__Exercise a__
Retype the stretch of the records from the line containing "slither src/<contract name>.sol" through the end of the records, keeping every character unchanged.

And in the fluid domains, the pressure distribution is governed by the wave equation:

$$\nabla ·\left(-\frac{1}{{\rho }_0}\left(\mathsf{\nabla }{p}_t-q_d\right)\right)- \frac{ w^2{p}_t}{c^2{\rho }_0}{ = Q}_m.$$

(13)

The dependent variables take the form:

$$p_t = p_0 + p^{\prime }{e}^{iwt}, u_t = u_0 + u^{\prime }{e}^{iwt}, T_t = T_0 + T^{\prime }{e}^{iwt},$$

(14)

where p, u, and T are the pressure, velocity and temperature of air around MCL, respectively, and w is the angular frequency. Where ${\alpha }_0$ is the coefficient of thermal expansion (isobaric), $Q_h$ and $Q_m$ are a possible heat source and the monopole source, respectively, and the $q_d$ is the dipole source. Variables with sign (‘) are acoustic variables, and variables with subscript (0) represent background mean flow quantities.

2.3. Design

To investigate the effects of ${\sigma }_{lw}$, slots, and edge serrations on the detection performance, the MCLs with different ${\sigma }_{lw}$ and special structure are set up. In the simulation, modeled using shell elements, the MCL can be simplified to a spring structure with anchor fixed. It should be noted that the particles were considered to load on the upper surface of the MCL approximately uniformly. The mechanical properties of silicon material embedded in COMSOL were compiled in

Table 1. Mechanical properties of MCL.

Property	Value	Unit
Density	2329	kg/m3
Young’s modulus	170	G Pa
Poisson’s ratio	0.28	1
Thermal expansion coefficient	2.6 × 106	1/K
Thermal conductivity	130	W/(m·K)
Heat capacity at constant pressure	700	J/(kg·K)

__Record set__

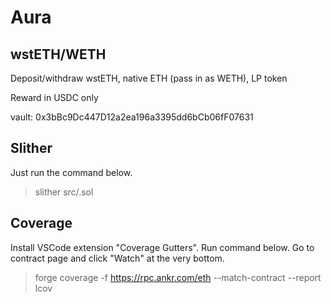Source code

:# Aura

## wstETH/WETH

Deposit/withdraw wstETH, native ETH (pass in as WETH), LP token

Reward in USDC only

vault: 0x3bBc9Dc447D12a2ea196a3395dd6bCb06fF07631

## Slither

Just run the command below.

> slither src/<contract name>.sol

## Coverage

Install VSCode extension "Coverage Gutters". Run command below. Go to contract page and click "Watch" at the very bottom.

> forge coverage -f https://rpc.ankr.com/eth --match-contract <contract name> --report lcov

__Exercise b__
Rewrite the stretch of the acoustics text from "And in the fluid" through "mean flow quantities.", substituting "radial frequency" for "angular frequency".

__Answer area a__
> slither src/<contract name>.sol

## Coverage

Install VSCode extension "Coverage Gutters". Run command below. Go to contract page and click "Watch" at the very bottom.

> forge coverage -f https://rpc.ankr.com/eth --match-contract <contract name> --report lcov

__Answer area b__
And in the fluid domains, the pressure distribution is governed by the wave equation:

$$\nabla ·\left(-\frac{1}{{\rho }_0}\left(\mathsf{\nabla }{p}_t-q_d\right)\right)- \frac{ w^2{p}_t}{c^2{\rho }_0}{ = Q}_m.$$

(13)

The dependent variables take the form:

$$p_t = p_0 + p^{\prime }{e}^{iwt}, u_t = u_0 + u^{\prime }{e}^{iwt}, T_t = T_0 + T^{\prime }{e}^{iwt},$$

(14)

where p, u, and T are the pressure, velocity and temperature of air around MCL, respectively, and w is the radial frequency. Where ${\alpha }_0$ is the coefficient of thermal expansion (isobaric), $Q_h$ and $Q_m$ are a possible heat source and the monopole source, respectively, and the $q_d$ is the dipole source. Variables with sign (‘) are acoustic variables, and variables with subscript (0) represent background mean flow quantities.